朝食を食べ終えるとセバスさんと改装について相談した。フラウの出入りし易く、但し防犯上問題の無い場所に小さな扉を付けて貰うのだ。少しくらい重くても身体強化で開けれるのだろうが、姉の腕で潰れかけるフェアリーの身体強化では程度は知れてる。その辺も考慮して貰いながら午後には職人さんが来てあちこち改装してくれる事になっていた。
ついでにフラウ用の小さな部屋も場所を取って貰う、ユグドラルからフェアリー用のベッドや小物は買ってきているのでメイドのララに布団や枕なども縫ってもらうことにして俺たちは家を出た。
久しぶりにソフィさんの店へとやってきた。ノックをすると以前と同じようにソフィさんが直接玄関から顔を出した。

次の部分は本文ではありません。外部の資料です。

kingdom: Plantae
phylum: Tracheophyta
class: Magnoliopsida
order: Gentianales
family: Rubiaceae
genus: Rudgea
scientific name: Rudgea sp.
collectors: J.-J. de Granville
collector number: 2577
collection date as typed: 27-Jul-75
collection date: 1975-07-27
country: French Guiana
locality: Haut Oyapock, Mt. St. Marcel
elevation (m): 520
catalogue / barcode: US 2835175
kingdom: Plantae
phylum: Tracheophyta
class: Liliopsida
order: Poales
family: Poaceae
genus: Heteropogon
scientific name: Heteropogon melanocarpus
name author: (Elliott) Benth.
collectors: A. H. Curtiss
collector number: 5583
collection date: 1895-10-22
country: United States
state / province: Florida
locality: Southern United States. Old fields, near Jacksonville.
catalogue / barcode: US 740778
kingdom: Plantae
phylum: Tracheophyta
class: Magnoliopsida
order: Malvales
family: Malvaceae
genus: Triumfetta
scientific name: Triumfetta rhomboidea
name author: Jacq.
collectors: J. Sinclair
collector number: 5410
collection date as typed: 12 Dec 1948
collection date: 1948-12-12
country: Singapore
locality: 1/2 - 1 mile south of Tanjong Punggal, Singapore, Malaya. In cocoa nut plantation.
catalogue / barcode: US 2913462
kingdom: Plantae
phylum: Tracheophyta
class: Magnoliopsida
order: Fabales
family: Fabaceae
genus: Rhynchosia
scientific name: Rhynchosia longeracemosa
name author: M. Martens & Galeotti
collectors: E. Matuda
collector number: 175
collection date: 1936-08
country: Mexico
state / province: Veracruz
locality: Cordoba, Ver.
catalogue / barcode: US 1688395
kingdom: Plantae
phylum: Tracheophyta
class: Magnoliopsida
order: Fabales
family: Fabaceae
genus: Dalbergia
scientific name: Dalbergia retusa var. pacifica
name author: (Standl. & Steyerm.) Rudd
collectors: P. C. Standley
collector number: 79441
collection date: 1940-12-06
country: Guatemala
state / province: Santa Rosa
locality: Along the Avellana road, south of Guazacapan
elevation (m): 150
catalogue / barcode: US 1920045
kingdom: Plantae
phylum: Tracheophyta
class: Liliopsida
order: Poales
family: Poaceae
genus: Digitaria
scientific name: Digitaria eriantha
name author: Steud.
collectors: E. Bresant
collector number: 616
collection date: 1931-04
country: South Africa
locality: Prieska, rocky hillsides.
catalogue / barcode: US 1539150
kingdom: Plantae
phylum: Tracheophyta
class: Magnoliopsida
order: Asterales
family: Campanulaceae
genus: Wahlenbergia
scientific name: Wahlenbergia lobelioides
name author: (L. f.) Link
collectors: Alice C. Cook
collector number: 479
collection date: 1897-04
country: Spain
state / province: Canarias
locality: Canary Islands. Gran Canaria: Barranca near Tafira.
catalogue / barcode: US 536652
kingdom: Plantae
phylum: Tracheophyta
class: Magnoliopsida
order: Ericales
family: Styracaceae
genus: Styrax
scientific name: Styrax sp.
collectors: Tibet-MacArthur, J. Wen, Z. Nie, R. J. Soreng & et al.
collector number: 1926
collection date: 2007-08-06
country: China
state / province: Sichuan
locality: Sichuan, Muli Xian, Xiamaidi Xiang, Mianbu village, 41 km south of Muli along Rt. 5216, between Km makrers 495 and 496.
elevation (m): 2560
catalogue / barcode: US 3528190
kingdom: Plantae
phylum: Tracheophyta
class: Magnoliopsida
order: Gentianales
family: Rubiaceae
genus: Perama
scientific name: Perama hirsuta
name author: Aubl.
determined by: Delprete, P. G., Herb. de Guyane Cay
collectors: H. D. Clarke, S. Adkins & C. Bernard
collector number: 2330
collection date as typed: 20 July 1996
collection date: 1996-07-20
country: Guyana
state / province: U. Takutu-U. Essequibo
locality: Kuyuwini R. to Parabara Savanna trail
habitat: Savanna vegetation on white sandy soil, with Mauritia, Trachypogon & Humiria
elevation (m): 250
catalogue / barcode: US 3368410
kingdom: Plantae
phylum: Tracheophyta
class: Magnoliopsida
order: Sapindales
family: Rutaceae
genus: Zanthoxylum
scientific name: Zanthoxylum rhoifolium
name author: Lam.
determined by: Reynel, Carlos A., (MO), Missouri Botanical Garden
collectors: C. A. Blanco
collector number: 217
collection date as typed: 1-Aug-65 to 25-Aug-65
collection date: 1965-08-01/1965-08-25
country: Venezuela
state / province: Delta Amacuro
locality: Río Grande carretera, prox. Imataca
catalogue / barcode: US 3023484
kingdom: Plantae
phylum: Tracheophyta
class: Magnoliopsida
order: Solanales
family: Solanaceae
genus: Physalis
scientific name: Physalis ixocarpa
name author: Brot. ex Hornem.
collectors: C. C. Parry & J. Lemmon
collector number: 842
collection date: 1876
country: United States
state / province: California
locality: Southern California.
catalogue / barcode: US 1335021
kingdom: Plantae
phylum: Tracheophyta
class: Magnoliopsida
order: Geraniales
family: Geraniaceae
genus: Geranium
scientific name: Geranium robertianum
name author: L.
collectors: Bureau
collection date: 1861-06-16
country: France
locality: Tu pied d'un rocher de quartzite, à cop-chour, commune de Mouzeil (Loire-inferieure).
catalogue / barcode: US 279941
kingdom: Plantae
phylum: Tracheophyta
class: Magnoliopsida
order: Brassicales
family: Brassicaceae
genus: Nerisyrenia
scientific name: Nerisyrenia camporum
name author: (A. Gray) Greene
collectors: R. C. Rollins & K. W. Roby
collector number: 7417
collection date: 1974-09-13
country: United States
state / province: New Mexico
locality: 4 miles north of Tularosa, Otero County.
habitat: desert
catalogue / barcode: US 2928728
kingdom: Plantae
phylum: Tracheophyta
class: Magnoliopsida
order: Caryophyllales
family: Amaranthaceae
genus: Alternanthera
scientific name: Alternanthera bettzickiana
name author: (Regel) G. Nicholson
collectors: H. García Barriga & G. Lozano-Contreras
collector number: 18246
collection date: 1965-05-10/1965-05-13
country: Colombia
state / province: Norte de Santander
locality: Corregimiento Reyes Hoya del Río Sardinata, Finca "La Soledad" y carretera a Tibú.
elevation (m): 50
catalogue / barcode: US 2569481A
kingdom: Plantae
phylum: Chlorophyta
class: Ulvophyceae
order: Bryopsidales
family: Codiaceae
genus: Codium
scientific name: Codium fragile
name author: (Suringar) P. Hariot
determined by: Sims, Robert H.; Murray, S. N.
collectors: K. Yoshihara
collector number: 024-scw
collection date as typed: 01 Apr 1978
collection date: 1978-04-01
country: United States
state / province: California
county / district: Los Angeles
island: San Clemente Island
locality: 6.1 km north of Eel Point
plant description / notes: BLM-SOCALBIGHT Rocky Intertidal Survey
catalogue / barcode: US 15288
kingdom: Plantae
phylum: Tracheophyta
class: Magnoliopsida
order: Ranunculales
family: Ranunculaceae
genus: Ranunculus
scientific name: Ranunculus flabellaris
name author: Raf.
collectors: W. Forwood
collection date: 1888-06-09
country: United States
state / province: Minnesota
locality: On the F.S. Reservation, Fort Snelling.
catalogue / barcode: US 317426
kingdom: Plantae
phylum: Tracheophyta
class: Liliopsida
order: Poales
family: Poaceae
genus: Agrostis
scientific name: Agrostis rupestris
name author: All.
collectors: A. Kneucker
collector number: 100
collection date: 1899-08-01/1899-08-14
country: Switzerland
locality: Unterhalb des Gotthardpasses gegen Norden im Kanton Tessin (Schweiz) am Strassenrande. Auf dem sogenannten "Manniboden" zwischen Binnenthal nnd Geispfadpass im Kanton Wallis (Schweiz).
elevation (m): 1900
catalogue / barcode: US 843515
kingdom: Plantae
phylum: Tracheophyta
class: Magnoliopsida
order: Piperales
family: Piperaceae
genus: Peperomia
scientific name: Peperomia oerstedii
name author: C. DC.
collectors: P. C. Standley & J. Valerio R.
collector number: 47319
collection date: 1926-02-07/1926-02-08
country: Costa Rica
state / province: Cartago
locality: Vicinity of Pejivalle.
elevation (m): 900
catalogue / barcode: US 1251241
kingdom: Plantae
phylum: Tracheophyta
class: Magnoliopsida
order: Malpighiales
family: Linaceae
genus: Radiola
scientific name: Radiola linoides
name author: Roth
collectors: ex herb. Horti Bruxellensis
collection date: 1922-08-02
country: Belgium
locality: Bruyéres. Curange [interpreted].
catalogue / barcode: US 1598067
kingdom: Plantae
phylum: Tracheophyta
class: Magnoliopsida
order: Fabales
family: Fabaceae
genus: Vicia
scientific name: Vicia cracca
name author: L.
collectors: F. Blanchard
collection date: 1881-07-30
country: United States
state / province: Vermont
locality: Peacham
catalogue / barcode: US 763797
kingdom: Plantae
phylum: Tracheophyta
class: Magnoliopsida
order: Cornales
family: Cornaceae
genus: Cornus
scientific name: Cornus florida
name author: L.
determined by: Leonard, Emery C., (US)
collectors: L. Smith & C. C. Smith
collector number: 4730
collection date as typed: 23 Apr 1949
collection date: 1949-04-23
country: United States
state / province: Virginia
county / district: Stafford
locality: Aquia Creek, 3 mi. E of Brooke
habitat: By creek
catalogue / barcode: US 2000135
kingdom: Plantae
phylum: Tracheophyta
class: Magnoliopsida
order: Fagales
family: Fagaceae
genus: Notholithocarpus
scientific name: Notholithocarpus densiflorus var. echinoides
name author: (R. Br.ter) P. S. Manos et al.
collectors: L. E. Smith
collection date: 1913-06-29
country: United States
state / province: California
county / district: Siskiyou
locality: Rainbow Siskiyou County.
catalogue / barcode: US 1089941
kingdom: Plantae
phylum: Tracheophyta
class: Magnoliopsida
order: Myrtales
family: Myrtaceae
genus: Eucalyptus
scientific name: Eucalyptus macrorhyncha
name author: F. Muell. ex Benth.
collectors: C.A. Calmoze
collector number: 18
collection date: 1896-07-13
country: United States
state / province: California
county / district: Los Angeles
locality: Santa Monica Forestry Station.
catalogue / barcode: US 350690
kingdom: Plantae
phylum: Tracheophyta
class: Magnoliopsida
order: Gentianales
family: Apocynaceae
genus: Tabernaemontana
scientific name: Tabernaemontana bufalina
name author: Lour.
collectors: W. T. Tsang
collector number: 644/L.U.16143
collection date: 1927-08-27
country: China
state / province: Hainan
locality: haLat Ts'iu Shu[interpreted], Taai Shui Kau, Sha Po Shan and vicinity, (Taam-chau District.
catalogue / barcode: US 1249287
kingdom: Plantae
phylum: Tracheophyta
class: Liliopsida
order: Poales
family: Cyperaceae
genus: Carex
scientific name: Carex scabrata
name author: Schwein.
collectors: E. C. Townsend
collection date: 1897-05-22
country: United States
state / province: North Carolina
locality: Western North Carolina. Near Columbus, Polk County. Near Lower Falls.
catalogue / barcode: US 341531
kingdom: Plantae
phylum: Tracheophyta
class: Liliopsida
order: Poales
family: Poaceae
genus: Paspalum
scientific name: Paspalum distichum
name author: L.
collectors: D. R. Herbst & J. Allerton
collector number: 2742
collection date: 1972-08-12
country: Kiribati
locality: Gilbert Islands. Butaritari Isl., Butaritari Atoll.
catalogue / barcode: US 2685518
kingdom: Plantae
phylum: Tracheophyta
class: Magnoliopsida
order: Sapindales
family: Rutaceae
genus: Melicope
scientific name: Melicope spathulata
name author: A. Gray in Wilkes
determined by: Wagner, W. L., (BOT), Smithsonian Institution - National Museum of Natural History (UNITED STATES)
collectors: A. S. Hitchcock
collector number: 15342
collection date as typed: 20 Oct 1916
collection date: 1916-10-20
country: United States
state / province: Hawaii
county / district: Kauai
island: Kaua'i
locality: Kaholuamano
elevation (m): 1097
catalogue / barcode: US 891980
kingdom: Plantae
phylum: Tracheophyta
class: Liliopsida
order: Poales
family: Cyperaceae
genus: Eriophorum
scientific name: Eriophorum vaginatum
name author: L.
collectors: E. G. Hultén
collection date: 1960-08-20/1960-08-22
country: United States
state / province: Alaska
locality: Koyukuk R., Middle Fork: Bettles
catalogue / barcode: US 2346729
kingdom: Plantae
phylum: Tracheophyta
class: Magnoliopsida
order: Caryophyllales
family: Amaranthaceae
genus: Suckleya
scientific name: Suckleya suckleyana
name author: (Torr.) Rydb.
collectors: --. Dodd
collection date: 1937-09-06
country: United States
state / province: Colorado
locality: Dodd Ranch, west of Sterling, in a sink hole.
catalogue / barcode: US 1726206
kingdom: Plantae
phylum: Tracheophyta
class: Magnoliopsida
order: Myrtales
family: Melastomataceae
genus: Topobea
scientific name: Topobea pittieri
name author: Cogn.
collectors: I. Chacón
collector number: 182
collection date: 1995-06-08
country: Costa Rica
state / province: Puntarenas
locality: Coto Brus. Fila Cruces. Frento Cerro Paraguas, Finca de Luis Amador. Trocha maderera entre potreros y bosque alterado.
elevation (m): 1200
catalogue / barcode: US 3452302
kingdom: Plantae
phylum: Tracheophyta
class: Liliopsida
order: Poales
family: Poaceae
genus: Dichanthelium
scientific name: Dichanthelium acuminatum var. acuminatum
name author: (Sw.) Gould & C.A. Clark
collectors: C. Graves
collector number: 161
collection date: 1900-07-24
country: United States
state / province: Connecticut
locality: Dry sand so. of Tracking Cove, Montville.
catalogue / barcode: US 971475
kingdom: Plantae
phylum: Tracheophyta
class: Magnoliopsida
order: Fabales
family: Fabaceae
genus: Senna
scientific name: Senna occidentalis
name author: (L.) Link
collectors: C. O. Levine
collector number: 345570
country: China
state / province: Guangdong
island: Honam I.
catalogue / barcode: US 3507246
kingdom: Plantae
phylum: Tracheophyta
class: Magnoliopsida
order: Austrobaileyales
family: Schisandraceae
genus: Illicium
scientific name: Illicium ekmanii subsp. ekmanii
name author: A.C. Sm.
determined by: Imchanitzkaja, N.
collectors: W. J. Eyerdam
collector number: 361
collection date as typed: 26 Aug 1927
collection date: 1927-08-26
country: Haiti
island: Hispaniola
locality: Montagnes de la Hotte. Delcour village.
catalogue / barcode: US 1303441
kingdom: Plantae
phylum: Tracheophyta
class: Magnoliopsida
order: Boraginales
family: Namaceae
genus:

「おや?トーヤ達じゃないか。杖の注文に来ないから忘れているのかと思ったよ」
「あ!?すみません、すっかり忘れてました・・・」
ソフィさんの一言ですっかり姉用に頼むつもりでいた杖をお願いするのを忘れていた事に気付いた。俺たちは必至に謝罪したが、ソフィさんは特に気にした風も無く客間へと案内してくれた。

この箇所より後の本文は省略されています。